At the same conference, on the fiscal policy panel, economists Dr Dillon Alleyne and Dr Sandria Tennant from the Fiscal Research Centre presented papers on, respectively, ‘Public Policy to support Economic Growth in the Light of Vulnerabilities’ and ‘Pushing the Envelope: Exploring the Tension Between Fiscal Efficiency, Taxable Capacity, and Tax Effort’.
Two key, perhaps unsurprisingly similar, messages were outlined in the papers.
Alleyne’s paper observes that growth has long stalled, even without disasters, and addresses how public policy can support growth in a small, open economy that exhibits extreme vulnerability to climate change and natural disaster. His paper argues that climate-resilient infrastructure and building export capacity should be prioritised as part of a smart industrial policy, along the lines of the work of former IDB Chief Economist Ricardo Hausmann highlighting Jamaica’s failure to expand its exports and thus productivity.

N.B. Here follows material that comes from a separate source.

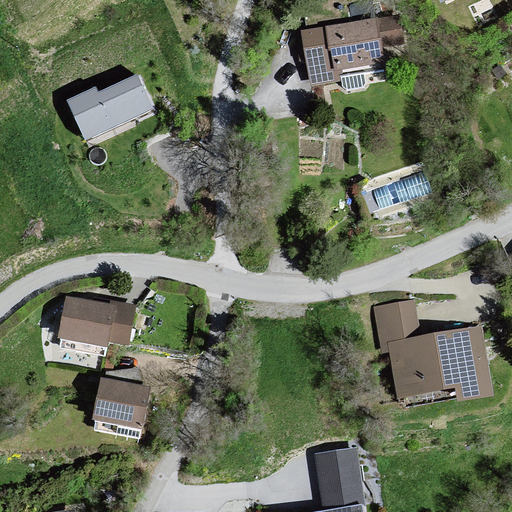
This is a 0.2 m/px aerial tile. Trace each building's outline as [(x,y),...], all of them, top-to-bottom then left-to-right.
[(398,26),(302,37),(308,93),(341,90),(339,75),(384,70),(381,49),(401,47),(398,26)] [(152,110),(138,75),(75,101),(89,135),(152,110)] [(111,306),(68,297),(60,335),(64,336),(62,346),(105,355),(108,337),(128,341),(135,306),(112,301),(111,306)] [(415,304),(372,311),(379,351),(393,349),(404,417),(494,403),(483,333),(422,343),(415,304)] [(151,394),(102,386),(93,446),(142,454),(151,394)] [(359,511),(358,503),(363,502),(355,448),(316,454),(324,511),(359,511)]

The Tennant paper noted that Jamaica was already highly taxed in many areas and seemed to agree with the point raised by the fiscal commissioner in his emphasis on efficiency (he highlighted the increasing importance of GCT in revenue collection, for example).
The key conclusion is that even if after the recovery Jamaica returns to tax revenue growing approximately in line with nominal GDP, we need much faster growth and more efficient taxation to avoid very hard choices in the medium term. The whole of our society needs to rally around faster growth that drives tax revenue.